§ **Source document**:
# Non existant cycle insurance



## StAubyns (Jun 4, 2006)

I have received a PM this morning from a member who has had their electric bikes stolen from the back of their motorhome.

The insurance company refused to pay up because the "the bikes were not fastened to an imoveable object"

I have checked my insurance - the bikes are specified on the House/contents policy through the Derbyshire BS - the policy is with Royal sun Alliance - and they confirm that the bikes ARE NOT Covered whilst fastened to the motorhome. They would not be moved on this stance and suggested that I contact my motorhome insurer.

I have just spoken to Steve at Comfort, and the bikes are definitely not covered, and can't be covered, on the motorhome policy.

Any body with a solution?


----------



## DTPCHEMICALS (Jul 24, 2006)

Hi Geoff,
I have probably been trying to help the same member.
My bikes have been insured for years as "away from home cover" with house insurance.
They are always fastened to mh with motorcycle insurance aproved chains and locks.


Daughter is not at work today, shopping at Meadowhell with Lady p.

If bikes are only insured whilst fastened to an imovable object there seems to be no use in having and paying for cover.

§ **Data provided**:
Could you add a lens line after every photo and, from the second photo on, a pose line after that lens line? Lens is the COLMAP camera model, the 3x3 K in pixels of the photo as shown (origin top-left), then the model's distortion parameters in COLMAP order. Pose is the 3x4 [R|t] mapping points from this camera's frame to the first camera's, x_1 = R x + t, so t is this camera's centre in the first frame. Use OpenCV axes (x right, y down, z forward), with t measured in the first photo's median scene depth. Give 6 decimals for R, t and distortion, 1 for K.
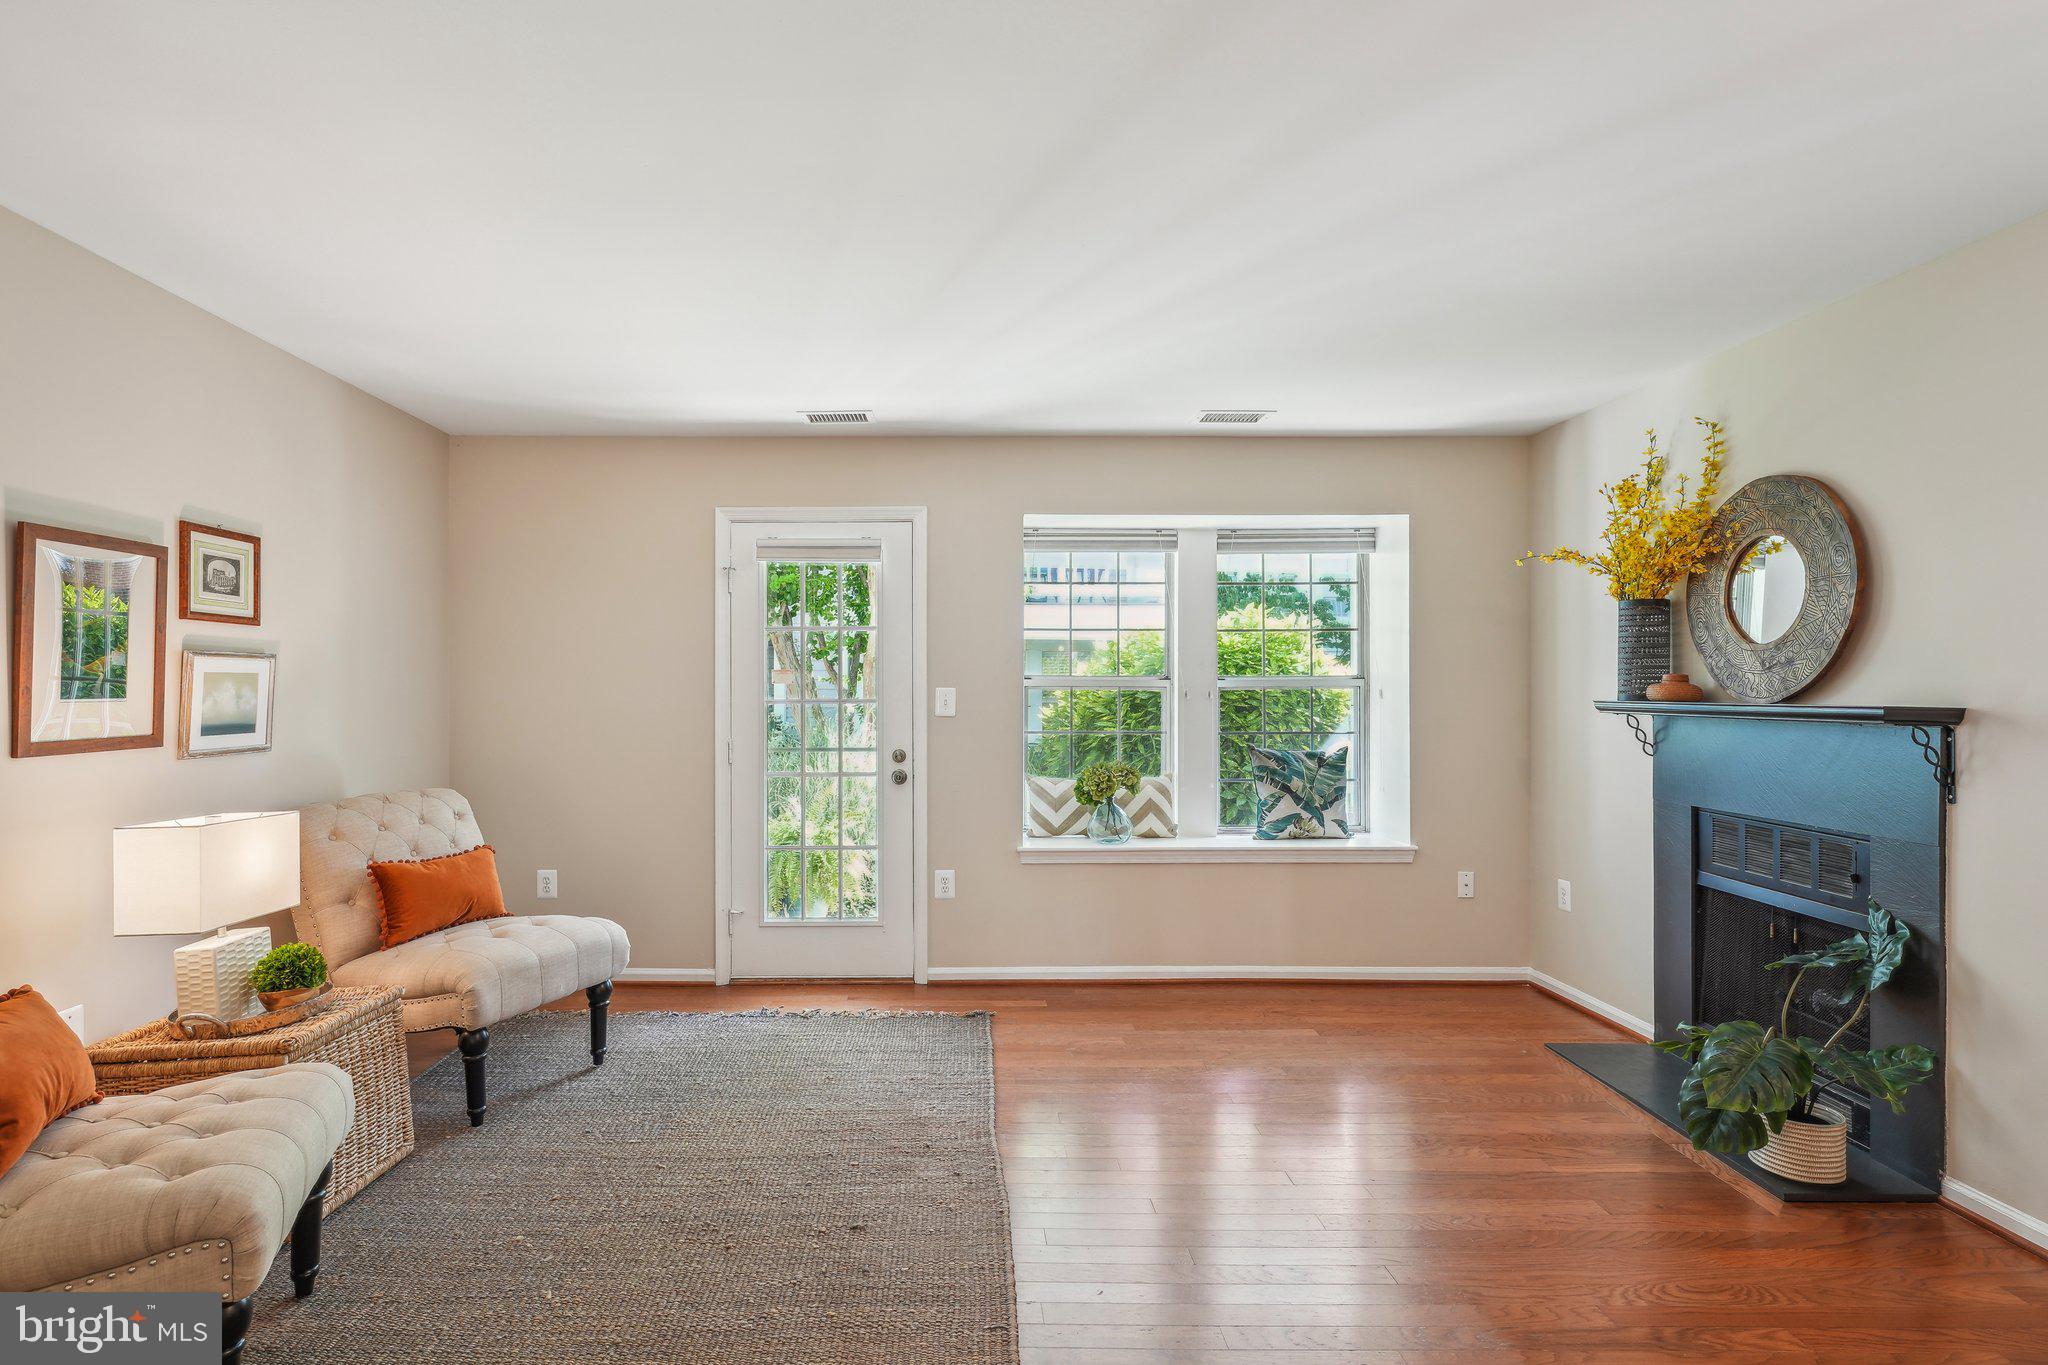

§ **Task item**: Can you reproduce, word for word, the part of the cycle insurance thread starting at "I have checked" and ending at "with a solution?"?

§ **Response for this exercise**:
I have checked my insurance - the bikes are specified on the House/contents policy through the Derbyshire BS - the policy is with Royal sun Alliance - and they confirm that the bikes ARE NOT Covered whilst fastened to the motorhome. They would not be moved on this stance and suggested that I contact my motorhome insurer.

I have just spoken to Steve at Comfort, and the bikes are definitely not covered, and can't be covered, on the motorhome policy.

Any body with a solution?